Zimbabwe: Stakeholders Welcome Evaluation of Agric Production
By Elita Chikwati/Agriculture Reporter
Agricultural economists have welcomed the step taken by the Lands, Agriculture, Water and Rural Resettlement Ministry to monitor production on farms and re-allocate abandoned farms and underused land to ensure all farms are in production.
Under the new policy, farmers resettled under the A1 and A2 schemes, the beneficiaries of land reform, must submit mandatory production returns to the Lands ministry by January 31 next year, failure of which will result in the farms being considered for reallocation to people on the waiting list.
The move is meant to transform A2 farmers into agricultural entrepreneurs and their farms to become enviable businesses by 2025 while A1 farmers will be transformed through Government production schemes to become viable and formal small to medium enterprises by 2025.
Information gathered by Lands officials will help the ministry to support provincial land committees in carrying out the new policy on land where multiple land ownership, abandoned farms, derelict farms and underused farms can be considered for reallocation. Farmers who fail to submit information shall be deemed to fall into those categories.
Productive farms exceeding the maximum farm size for their agro-ecological region shall be exempted from downsizing until further guidance.
Agriculture economist, Dr Midway Bhunu, said the proposed monitoring and evaluation system was welcome and was one of the critical steps towards commercialisation of farming. “This will solve the long standing challenge of underutilisation of productive land that has negatively impacted on the food, income and nutrition security of the country,” he said.
Dr Bhunu said commercialised farming was widely considered as the most effective means of dealing with poverty in the developing world. “It is important that land gets into the right hands, and be put to good use so that we feed our nation and attain our breadbasket status again.
“This is the time now to attract private sector investments into our farming systems for various value chains. We recommend a well-coordinated approach on implementation of this noble idea where all players, development partners and private sector included join hands with the Government and develop our agriculture.
“We have great potential to revive many value chains that had collapsed, examples are coffee and flowers just to pick a few,” he said.
Zimbabwe Farmers Union agriculture economist, Dr Prince Kuipa, said the move will help Government in policy formulation and planning. “The Lands Ministry will be able to know land underuse, types of crops being grown and also challenges being faced by farmers. The Ministry should also consider challenges being faced by farmers that affect production. Funding has been the major challenge affecting production on farms and it should be addressed so every farmer will be able to put land to use.
“Bankable 99-year leases should be prioritised so that farmers will be able to access funding to boost production,” he said.
Youth in Agriculture Apex Council chief executive, Mrs Memory Nyakwima Chakwita, said the organisation was ready to “nature its young farmers who benefit from this exercise through provision of inputs and technical expertise”.
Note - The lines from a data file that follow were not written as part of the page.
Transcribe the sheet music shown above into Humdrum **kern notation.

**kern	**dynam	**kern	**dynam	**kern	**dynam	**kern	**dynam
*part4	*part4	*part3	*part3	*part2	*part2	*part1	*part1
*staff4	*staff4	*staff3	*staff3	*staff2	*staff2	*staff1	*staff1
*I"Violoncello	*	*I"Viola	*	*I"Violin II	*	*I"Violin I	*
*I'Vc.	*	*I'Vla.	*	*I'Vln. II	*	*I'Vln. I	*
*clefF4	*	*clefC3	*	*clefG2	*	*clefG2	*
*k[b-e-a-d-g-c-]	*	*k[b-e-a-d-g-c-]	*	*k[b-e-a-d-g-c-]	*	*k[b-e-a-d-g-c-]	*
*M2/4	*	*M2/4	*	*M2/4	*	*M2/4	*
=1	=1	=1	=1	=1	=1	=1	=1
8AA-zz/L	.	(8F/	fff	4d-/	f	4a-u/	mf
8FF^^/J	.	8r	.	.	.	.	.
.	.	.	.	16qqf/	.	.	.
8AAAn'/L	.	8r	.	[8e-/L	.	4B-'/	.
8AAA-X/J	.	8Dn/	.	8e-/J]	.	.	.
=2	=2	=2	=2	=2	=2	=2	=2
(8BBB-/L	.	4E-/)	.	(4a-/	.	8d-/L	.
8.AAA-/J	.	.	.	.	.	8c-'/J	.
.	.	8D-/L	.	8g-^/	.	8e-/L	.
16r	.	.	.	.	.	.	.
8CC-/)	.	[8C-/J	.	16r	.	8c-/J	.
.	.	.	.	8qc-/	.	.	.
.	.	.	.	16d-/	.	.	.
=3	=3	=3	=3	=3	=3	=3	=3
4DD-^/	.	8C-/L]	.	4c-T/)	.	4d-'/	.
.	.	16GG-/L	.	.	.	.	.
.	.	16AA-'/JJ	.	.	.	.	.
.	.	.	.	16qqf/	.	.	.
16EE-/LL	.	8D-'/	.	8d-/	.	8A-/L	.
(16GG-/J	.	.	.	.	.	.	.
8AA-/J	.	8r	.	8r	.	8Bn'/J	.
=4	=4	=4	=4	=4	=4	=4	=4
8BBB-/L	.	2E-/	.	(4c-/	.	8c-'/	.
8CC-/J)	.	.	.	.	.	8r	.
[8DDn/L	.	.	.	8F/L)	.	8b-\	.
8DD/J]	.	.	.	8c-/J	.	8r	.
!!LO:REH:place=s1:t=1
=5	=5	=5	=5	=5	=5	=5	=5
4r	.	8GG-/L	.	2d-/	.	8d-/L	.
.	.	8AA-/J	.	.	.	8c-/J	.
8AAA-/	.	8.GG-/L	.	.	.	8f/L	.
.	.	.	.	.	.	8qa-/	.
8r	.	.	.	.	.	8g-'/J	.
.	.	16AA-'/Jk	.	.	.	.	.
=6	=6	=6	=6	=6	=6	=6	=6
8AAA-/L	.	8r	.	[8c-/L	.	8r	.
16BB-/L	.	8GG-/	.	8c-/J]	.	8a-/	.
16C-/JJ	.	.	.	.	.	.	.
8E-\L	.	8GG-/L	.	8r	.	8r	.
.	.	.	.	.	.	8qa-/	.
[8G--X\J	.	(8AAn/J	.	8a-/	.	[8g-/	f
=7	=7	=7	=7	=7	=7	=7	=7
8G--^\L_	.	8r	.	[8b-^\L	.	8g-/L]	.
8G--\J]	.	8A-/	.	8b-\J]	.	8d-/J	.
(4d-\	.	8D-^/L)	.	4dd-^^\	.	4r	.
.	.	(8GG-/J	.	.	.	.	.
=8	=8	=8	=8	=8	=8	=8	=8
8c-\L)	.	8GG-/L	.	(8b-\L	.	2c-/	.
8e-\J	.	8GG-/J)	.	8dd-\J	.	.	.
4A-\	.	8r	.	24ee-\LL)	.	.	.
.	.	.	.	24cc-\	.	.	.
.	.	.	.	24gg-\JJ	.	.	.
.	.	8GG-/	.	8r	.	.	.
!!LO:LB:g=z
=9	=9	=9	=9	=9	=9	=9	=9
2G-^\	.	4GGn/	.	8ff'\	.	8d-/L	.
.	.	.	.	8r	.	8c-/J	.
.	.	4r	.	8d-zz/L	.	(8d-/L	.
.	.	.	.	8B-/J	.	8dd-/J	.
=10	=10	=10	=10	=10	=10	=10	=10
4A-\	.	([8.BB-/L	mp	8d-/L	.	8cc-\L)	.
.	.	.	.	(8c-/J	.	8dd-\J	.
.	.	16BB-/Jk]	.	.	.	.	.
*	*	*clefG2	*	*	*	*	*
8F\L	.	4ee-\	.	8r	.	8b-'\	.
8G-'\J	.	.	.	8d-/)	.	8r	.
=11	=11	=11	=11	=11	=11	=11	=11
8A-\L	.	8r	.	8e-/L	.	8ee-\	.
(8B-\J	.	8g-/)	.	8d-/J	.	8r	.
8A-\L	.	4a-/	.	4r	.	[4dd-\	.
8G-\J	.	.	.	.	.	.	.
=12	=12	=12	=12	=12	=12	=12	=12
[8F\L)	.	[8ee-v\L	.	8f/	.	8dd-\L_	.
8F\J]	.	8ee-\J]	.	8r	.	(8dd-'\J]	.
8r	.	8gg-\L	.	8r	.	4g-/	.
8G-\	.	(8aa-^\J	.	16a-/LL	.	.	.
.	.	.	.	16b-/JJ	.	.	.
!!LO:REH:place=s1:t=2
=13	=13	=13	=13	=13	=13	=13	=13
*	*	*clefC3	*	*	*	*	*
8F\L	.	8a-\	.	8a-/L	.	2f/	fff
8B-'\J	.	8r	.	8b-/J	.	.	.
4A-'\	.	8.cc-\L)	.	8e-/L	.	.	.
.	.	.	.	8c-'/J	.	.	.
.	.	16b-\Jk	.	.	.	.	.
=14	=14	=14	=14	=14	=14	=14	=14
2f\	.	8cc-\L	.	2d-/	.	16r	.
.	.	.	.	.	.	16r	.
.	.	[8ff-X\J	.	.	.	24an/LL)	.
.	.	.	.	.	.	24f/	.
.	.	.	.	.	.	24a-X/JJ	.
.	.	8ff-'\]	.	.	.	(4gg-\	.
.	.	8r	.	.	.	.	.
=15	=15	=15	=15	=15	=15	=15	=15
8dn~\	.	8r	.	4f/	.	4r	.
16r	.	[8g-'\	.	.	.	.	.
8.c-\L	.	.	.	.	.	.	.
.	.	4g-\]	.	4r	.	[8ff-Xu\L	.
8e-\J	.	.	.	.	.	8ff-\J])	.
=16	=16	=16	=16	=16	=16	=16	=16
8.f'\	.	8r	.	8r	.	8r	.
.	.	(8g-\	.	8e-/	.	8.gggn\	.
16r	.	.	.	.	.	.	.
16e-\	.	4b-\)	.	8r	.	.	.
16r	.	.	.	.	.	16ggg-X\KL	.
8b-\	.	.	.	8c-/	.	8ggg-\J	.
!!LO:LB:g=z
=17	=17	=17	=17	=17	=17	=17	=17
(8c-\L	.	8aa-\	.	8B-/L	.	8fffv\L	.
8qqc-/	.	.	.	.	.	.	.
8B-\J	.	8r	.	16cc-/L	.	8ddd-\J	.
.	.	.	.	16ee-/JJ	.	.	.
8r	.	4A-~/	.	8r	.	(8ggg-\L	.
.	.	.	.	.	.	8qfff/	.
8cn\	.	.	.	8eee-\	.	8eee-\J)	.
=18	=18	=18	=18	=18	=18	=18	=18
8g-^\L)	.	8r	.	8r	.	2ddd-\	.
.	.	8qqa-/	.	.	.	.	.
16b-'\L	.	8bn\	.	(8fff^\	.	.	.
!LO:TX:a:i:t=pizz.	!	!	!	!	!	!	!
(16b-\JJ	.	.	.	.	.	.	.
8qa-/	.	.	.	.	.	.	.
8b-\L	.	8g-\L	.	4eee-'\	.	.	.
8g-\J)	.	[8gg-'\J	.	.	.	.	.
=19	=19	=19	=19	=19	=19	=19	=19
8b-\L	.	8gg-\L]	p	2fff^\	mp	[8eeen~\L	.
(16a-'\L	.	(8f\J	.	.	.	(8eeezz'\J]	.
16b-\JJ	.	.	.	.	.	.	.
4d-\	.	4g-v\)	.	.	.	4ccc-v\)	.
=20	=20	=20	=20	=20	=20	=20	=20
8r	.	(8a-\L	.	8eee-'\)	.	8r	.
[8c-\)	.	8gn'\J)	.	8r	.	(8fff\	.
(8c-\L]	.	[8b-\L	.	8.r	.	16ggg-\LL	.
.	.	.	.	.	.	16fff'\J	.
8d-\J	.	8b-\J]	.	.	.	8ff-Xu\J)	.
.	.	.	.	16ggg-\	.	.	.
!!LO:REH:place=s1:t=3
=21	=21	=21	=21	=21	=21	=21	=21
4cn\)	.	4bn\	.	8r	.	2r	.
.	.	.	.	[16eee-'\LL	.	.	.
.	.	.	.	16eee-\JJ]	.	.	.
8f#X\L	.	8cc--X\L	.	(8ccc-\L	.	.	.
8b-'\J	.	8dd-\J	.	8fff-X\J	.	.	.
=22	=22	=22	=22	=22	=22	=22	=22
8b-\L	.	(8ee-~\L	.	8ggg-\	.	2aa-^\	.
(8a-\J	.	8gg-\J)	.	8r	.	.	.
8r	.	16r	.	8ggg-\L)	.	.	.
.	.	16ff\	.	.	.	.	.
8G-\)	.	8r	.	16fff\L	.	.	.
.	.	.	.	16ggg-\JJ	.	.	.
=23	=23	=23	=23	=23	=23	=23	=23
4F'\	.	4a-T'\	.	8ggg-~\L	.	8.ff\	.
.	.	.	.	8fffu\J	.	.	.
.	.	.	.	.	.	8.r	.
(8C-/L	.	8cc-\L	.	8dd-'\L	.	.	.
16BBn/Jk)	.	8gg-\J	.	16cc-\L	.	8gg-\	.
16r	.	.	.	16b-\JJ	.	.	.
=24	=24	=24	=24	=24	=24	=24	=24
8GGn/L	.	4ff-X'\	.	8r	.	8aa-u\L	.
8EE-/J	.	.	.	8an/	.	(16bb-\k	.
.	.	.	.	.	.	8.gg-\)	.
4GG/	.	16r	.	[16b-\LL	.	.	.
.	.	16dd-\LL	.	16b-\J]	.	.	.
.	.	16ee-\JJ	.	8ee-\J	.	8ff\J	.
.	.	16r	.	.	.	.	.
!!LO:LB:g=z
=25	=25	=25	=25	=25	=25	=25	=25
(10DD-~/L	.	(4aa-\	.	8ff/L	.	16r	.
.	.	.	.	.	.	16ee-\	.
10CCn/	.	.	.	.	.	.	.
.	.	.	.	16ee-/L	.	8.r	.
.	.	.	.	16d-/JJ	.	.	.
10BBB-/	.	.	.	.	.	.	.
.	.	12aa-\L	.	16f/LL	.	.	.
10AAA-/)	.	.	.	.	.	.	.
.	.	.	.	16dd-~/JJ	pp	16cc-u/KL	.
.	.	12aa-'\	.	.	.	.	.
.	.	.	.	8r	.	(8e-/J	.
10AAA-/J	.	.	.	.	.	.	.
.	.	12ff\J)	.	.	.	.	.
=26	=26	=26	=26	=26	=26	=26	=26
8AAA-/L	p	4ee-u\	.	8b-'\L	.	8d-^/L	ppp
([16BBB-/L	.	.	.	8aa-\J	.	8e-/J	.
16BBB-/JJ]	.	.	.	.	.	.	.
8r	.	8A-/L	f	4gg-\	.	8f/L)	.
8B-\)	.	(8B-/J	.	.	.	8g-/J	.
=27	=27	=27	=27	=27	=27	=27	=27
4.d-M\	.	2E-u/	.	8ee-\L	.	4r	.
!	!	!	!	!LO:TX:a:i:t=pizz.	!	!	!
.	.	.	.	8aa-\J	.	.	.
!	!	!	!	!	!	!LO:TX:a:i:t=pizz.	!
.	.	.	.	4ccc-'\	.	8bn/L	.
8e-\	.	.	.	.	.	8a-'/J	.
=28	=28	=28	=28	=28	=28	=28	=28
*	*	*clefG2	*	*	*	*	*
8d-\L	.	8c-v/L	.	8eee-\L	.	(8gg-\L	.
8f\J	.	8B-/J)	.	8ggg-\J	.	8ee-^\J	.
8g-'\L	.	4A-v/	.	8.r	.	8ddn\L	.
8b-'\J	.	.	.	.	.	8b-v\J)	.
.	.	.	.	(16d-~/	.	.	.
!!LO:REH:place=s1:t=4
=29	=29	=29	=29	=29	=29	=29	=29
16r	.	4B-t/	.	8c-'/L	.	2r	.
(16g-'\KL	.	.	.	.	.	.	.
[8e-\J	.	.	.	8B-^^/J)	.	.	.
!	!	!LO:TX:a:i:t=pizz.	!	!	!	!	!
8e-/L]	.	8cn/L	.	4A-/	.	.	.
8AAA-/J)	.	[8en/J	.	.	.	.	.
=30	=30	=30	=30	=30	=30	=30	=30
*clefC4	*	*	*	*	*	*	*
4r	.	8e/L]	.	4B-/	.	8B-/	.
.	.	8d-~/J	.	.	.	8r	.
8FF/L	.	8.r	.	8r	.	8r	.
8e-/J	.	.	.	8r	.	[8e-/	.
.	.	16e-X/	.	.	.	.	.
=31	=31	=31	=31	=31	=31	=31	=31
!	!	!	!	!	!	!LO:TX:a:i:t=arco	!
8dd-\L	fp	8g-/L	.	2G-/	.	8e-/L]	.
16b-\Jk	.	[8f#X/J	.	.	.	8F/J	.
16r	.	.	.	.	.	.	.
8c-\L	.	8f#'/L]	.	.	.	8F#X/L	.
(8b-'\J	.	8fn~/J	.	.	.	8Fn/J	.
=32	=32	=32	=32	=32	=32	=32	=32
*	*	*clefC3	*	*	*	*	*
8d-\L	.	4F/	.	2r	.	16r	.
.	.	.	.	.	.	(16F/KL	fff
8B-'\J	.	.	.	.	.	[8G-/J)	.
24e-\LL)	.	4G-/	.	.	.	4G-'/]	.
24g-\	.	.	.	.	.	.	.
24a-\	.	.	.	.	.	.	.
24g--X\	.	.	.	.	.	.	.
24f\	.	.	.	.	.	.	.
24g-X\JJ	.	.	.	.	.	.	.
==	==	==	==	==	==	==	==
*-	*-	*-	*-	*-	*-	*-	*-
Zimbabwe National Farmers Union vice president, Mr Edward Dune, encouraged relevant authorities and organisations to educate farmers on the transitional process. “There is also need to justify production trends. There could be other reasons why farmers could be failing to produce,” he said.
Lands Minister Dr Anxious Masuka said in pursuit of Vision 2030 and the National Development Strategy 1, and through the Agriculture and Food Systems Transformation Strategy, his Ministry was seeking to transform the agriculture sector by making farming a business.
Government is determined to increase productivity on the farms to create a high productive chain of business-orientated farmers and turn agriculture into an US$8 billion sector by 2023.